When it happens in games I play we often joke that only the DM knows how many goblins there are in the cave so reducing their numbers slowly over time isn't really a strategy.

I use adversary rosters to keep track of every enemy on a given level; it lets me keep track of what resources are available to a given faction so that slowly whittling them down is a viable response.

MrStabby
2022-02-02, 03:09 AM
This hits on an interesting point, which is that the reaction should vary by table. That being said, I would still have the goblins react to the new party. That party should be accustomed to seeing monsters thinking, reacting, and playing it as smart as their INT score allows.


Although in the case of the Goblins, at a challenging table it wouldn't be the PCs walking into a goblin lair then retreating. The goblins would have seen them coming with patrols, they would have been tracking them with dogs and if they got close would probably be setting up a midnight attack so the first contact wouldn't even be initiated by the PCs.

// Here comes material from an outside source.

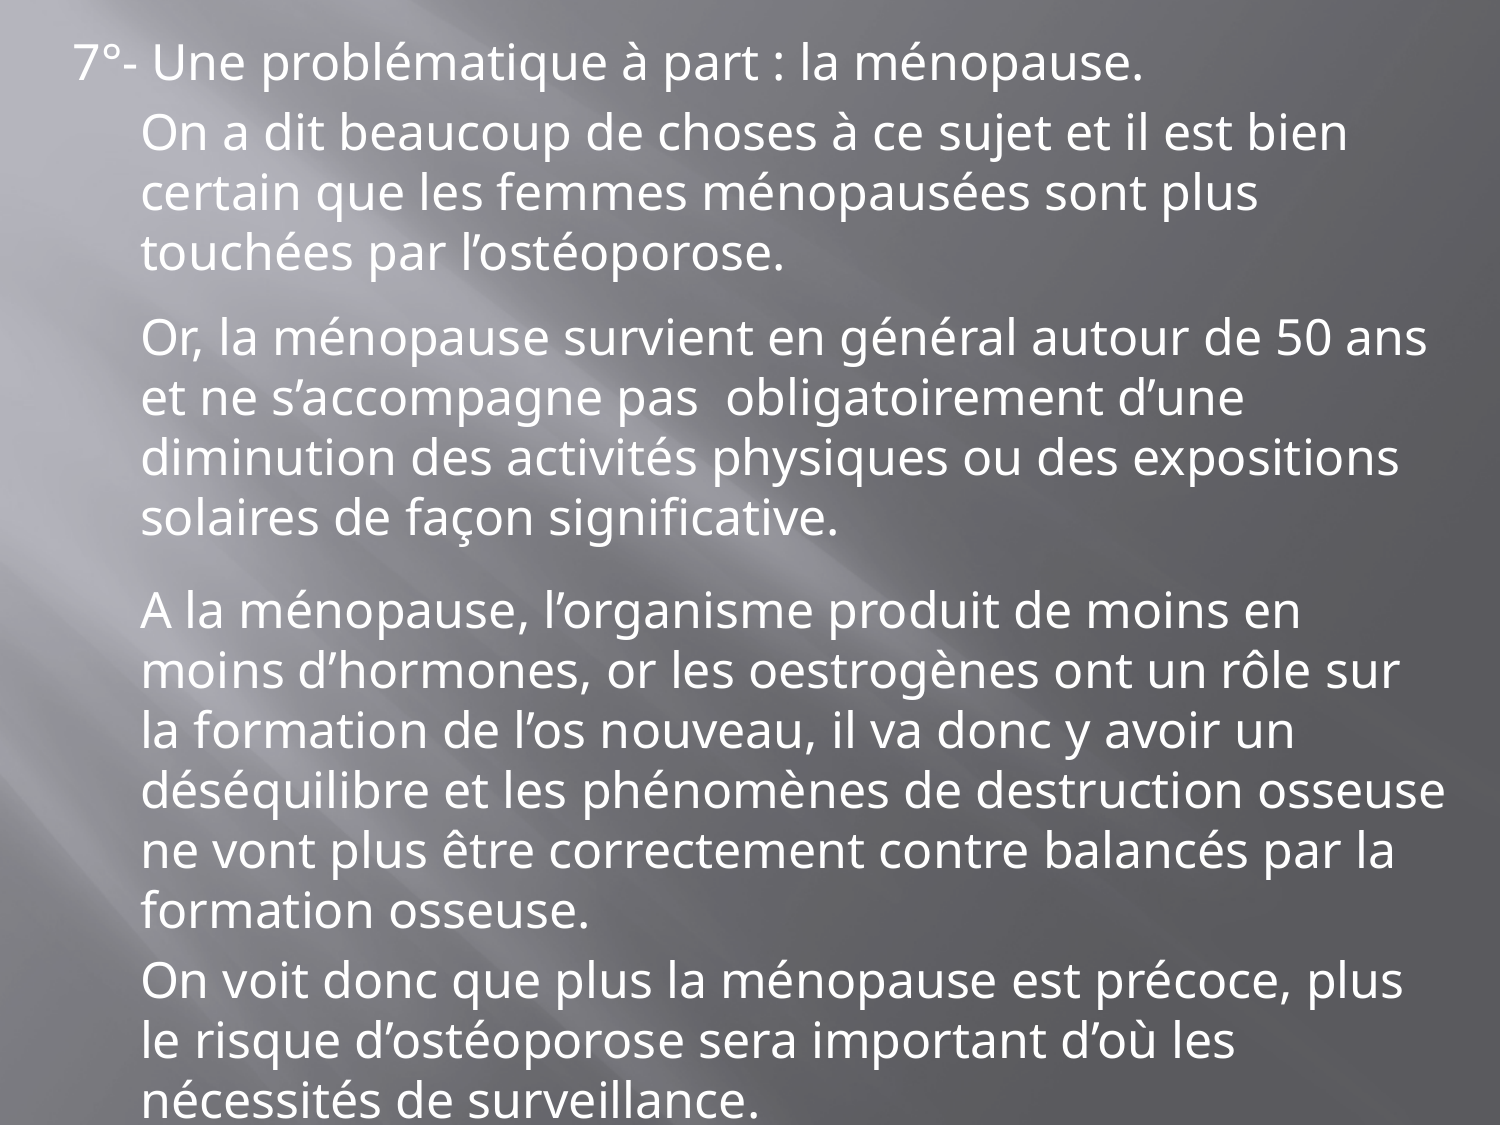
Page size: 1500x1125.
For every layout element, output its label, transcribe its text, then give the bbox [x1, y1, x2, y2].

list 7°- Une problématique à part : la ménopause. On a dit beaucoup de choses à ce sujet et il est bien certain que les femmes ménopausées sont plus touchées par l’ostéoporose. Or, la ménopause survient en général autour de 50 ans et ne s’accompagne pas obligatoirement d’une diminution des activités physiques ou des expositions solaires de façon significative. A la ménopause, l’organisme produit de moins en moins d’hormones, or les oestrogènes ont un rôle sur la formation de l’os nouveau, il va donc y avoir un déséquilibre et les phénomènes de destruction osseuse ne vont plus être correctement contre balancés par la formation osseuse. On voit donc que plus la ménopause est précoce, plus le risque d’ostéoporose sera important d’où les nécessités de surveillance. [35, 23, 1465, 1125]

It really depends how far you want to push it.

Demonslayer666
2022-02-02, 12:03 PM
I almost always let the players set the tempo, but there is usually something time sensitive going on where they should not long rest too frequently.

Plus long resting in a dungeon is very dangerous in my game, and in the wild is dangerous.

I also encourage my players to rely less on nova and more on unlimited abilities. This is difficult though, they treat every combat as deadly.